Jason Woodruff

March 8, 2024

Roles & Responsibilities

Roles & Responsibilities 


Spongl is pleased to announce that we've dropped some super new reports into one of our Shared Bases!

Here's the link:
 https://airtable.com/appYRKIg2jp7QXeGp/shrBke3qgN649Q4ho

These have been built by aggregating the results of our models for Roles and Responsibilities (R&R).

There is lots of value here for anyone wearing an EHS compliance hat. Please share to that special person in your life (ha, ha).

More details below but the two key takeaways are that the data can be downloaded and is provided under a CC BY-SA 4.0 license.

Licenses
A short note about licenses. Our foundational data is covered by the National Archives' Open Government License. All of our adapted information is covered by a Creative Commons license of one sort or another. Our code is open source and on a public repo. The models operationalised by the code and reported here are our IP and covered by a standard copyright. Specifically this means the classes and members of the models which have been built through endless PDCAs (its never PDCA is it? More like do something really dumb until it becomes very obvious rework is needed - or is that just me?)

R&R Models
We've applied our R&R Models across all the laws that are in force across our 50+ Family groups. That's 8538 laws. We've processed 7457 of them so that's well over 80%. Not bad for v0.1 and of course we'll be working to fix the bugs and move towards 100% coverage.

Role
Full details on our Role model are available in our Help docs (link in the Shared Base) so we'll not go into details here. We perform a full-text search for each Role term e.g. ""client"". Search reliability is high but there will be false positives. We are creating a quality measure for this. The report in the resource linked to above shows which roles turn up in which laws and put all this information into a single table. This is useful for anyone wearing an EHS compliance hat.

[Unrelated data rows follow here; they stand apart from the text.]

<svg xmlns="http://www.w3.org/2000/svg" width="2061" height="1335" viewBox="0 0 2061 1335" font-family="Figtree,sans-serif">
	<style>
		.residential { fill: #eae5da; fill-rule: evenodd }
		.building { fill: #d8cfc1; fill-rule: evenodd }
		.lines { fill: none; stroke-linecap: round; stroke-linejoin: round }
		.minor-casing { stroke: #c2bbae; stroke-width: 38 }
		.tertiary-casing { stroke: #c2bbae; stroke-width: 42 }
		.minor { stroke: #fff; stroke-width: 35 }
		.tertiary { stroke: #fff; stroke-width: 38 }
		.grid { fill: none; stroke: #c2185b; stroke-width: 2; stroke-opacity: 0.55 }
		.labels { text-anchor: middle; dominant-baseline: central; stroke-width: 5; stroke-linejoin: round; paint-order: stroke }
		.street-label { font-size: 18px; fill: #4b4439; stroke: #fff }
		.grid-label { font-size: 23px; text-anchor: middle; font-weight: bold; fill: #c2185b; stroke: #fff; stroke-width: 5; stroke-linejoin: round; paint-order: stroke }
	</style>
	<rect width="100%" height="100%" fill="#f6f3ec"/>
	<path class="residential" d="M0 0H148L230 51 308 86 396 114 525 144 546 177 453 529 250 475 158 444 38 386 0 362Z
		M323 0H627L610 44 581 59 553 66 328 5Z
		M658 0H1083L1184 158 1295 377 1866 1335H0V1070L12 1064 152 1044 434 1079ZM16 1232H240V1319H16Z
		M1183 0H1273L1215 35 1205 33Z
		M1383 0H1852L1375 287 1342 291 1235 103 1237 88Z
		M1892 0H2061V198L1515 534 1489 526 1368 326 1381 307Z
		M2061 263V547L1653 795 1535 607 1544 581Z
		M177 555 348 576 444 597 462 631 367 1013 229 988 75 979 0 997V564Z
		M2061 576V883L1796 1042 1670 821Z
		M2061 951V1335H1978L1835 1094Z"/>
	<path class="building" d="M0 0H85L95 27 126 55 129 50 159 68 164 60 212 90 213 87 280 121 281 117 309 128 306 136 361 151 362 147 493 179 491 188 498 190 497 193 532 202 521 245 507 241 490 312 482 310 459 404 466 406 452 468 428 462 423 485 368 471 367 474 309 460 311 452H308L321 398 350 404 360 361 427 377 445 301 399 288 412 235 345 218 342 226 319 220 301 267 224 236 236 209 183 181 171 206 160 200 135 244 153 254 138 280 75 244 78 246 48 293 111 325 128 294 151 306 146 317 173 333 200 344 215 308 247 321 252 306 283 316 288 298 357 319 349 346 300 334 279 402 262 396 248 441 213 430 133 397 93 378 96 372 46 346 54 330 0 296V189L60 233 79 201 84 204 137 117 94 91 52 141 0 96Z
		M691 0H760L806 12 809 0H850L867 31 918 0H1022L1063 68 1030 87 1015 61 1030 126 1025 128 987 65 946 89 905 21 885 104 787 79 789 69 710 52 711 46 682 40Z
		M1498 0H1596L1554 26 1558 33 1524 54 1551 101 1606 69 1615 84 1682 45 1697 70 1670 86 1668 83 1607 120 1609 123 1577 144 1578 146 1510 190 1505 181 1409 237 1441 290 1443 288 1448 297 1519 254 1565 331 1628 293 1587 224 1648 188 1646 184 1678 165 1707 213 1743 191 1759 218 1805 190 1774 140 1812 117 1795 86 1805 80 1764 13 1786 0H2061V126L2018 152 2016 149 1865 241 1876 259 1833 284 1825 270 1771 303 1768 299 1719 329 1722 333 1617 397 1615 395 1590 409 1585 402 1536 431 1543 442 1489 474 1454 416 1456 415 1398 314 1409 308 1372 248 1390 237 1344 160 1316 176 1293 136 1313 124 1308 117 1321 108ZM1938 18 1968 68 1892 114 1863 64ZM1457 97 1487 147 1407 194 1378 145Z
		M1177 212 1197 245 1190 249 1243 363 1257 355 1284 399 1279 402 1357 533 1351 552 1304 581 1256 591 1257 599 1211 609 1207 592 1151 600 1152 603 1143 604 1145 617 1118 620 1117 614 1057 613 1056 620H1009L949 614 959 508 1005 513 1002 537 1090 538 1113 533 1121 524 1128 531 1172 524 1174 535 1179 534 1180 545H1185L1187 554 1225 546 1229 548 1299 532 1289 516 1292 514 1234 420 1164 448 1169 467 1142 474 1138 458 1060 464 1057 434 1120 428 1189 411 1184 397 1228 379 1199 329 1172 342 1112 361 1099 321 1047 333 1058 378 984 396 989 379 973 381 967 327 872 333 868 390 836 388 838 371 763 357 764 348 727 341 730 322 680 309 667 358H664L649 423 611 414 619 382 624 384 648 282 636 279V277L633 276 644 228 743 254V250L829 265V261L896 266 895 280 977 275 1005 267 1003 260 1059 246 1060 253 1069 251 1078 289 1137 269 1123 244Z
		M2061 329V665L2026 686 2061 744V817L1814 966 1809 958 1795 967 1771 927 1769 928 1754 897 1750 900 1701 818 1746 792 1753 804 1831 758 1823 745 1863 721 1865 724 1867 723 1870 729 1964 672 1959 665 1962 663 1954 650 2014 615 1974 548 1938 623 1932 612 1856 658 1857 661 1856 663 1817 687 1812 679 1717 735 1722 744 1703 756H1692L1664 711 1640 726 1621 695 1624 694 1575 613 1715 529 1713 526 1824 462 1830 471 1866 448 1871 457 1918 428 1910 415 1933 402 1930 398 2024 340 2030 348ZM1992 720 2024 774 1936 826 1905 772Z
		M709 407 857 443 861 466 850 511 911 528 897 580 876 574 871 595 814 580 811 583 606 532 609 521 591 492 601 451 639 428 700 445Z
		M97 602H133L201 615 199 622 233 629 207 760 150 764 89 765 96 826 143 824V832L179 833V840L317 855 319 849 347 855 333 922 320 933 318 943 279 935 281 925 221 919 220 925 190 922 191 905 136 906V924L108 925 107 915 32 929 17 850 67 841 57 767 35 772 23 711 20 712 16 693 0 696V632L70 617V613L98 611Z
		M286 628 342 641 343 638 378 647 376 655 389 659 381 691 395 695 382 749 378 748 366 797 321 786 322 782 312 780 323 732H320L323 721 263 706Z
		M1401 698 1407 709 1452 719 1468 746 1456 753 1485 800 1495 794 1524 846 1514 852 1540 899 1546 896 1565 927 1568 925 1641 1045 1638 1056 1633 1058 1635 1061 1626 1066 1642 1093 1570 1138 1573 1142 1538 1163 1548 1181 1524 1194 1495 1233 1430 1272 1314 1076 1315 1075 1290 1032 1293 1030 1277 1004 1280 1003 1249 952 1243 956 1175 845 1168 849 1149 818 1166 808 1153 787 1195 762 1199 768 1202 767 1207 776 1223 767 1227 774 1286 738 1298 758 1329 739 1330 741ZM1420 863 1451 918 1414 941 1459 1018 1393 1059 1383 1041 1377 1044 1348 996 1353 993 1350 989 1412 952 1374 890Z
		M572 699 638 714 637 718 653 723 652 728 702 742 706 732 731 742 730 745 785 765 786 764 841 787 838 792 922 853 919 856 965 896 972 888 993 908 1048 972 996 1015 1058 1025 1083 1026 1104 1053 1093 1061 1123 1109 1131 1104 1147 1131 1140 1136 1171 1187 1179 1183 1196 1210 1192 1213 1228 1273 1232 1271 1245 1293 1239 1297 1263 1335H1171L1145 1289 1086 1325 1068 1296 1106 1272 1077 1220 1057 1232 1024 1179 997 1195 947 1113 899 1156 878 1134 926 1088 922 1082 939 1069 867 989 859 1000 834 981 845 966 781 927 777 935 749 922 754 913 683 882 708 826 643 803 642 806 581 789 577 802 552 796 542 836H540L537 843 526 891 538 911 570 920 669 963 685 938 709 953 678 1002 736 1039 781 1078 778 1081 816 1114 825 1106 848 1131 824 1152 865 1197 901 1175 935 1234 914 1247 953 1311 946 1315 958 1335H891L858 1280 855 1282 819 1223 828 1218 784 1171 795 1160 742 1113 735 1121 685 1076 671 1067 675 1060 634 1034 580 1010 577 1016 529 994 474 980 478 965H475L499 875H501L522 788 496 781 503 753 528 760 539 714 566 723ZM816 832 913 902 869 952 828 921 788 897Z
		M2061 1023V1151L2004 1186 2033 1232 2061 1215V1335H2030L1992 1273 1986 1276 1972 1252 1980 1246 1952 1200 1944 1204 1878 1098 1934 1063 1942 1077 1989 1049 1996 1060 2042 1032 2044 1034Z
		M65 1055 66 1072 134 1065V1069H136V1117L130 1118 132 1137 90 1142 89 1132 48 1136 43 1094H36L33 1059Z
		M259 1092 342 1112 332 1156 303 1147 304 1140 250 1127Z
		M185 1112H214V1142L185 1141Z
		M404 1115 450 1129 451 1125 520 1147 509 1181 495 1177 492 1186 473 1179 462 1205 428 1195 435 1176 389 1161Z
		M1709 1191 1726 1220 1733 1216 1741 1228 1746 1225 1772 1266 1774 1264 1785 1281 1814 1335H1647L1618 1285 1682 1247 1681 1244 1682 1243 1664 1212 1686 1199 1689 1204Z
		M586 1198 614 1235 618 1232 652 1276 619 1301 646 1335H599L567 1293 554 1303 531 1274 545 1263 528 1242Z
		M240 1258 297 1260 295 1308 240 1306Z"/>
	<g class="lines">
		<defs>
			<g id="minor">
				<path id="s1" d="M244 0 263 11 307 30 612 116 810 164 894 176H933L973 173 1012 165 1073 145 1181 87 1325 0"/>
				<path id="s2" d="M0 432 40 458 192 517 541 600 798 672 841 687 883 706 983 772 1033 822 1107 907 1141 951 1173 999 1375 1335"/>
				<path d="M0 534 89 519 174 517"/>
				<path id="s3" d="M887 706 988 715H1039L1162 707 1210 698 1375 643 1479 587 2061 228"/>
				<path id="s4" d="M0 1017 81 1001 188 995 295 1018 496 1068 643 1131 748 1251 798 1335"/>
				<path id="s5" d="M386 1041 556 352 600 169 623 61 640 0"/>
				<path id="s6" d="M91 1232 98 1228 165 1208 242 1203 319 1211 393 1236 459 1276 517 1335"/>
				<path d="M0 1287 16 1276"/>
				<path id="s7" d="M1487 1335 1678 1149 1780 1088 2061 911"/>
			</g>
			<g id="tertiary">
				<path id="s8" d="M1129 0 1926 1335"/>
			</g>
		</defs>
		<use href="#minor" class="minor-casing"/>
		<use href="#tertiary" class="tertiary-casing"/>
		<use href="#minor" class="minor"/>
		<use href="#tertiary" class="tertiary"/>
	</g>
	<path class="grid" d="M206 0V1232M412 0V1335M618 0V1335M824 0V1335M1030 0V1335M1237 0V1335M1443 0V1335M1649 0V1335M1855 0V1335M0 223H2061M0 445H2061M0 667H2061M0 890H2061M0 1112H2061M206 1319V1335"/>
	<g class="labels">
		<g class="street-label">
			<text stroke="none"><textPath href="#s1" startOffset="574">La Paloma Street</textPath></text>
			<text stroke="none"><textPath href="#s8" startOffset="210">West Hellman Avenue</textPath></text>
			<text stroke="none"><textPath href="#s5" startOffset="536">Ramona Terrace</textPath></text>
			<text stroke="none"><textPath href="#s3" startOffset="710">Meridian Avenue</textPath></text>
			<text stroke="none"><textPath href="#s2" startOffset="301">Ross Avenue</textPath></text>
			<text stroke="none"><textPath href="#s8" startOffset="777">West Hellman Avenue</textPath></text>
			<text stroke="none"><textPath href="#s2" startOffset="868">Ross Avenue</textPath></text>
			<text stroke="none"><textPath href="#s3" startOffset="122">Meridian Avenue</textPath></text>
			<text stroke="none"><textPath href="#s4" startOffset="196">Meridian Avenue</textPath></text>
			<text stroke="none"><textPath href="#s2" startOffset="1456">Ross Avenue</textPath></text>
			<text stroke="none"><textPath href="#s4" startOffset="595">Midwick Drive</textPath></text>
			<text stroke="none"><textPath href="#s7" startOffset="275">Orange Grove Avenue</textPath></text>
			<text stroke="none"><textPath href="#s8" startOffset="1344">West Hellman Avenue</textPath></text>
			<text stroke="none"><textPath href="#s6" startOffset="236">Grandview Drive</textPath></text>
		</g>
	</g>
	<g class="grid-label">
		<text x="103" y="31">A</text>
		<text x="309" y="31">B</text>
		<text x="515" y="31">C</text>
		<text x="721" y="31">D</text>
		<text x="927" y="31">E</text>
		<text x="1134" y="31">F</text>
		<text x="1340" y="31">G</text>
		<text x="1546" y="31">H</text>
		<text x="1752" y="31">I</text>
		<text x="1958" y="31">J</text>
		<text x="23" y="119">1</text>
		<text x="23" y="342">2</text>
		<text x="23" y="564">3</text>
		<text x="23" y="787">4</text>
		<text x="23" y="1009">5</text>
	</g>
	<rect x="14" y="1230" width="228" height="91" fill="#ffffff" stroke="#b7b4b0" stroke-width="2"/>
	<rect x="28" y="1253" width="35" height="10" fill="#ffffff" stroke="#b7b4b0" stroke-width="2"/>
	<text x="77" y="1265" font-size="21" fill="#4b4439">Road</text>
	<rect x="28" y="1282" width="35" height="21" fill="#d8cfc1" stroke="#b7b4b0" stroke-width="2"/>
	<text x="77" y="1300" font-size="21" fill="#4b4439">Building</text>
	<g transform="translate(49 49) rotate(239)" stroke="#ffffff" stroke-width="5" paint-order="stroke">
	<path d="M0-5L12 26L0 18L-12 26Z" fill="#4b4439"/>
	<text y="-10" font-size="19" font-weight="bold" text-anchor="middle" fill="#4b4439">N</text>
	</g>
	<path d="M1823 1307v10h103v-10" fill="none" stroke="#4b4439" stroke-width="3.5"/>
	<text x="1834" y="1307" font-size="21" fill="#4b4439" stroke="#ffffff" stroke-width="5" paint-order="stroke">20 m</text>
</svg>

Role is actually split into two groups - governed and government. We continue to build our government role model, but it already includes key EHS agencies, devolved administrations etc. We think this is a really useful resource for those working in state organisations with legal responsibilities and powers.

Responsibility, Power, Duty, Right (RPDR)
We affectionately call this model Ru Paul's Drag Race. Our model is simple. Government roles have responsibilities (statutory duties) and powers (they can exercise). Governed roles have duties, but laws also afford rights (e.g. to appeal). We search through a law building on the roles we know the law contains and find the RPDRs. This analysis uses quite simple Regular Expressions. We've shared a report showing the laws with duties (D). Let us know if you'd like also to see PDR. So, for example, if you're an importer (role), you can go to the 'supply chain' field and see which laws create duties for importers in each of our Family groups. For the 'Gas & Electrical Safety' Family there are three.

Purpose
Not all laws contain one or more of the RPDR. The purpose might be simply to amend an existing law and no new RPDR are created. We've created a report that provides the % of laws in each Family group with an R or P or D or R. For example, of the 285 climate change laws we've processed 21% have duties, 17% confer rights, 28% have responsibilities and 18% confer powers.

POPIMAR
For those who know. You have to have been around H&S in the early 90s to recognise this model. We've started to operationalise this against the content of legislation. With an emphasis on 'started'. The model will continue to go through PDCA and the results will continue to improve. The safety academic side of me cannot resist looking at these results and contrasting different Families of laws. I'll not spoil the 'fun'. Click through and have a peek.

Final Random Thoughts
The differences between, for example, occupational safety and food safety practice get reflected in the laws that get enacted. As we develop our models we know they will become 'tuned' to the language of the particular EHS domain for which our Families are proxies.

This work will eventually give us the training data we need to use AI in our modelling.

The time taken to process all the laws in a Family is about 15 minutes. With about 50 Families that's two days' worth of work. Going forwards we will align our model updates with our scheduled update of the Family groups.

These models are an important foundation to the development work creating a suite of audit tests and schedules.

Thanks for reading.

Spongl is a social enterprise. We think a vibrant and successful social enterprise sector has an important role to play in fixing the problems that keep EHS people awake at night.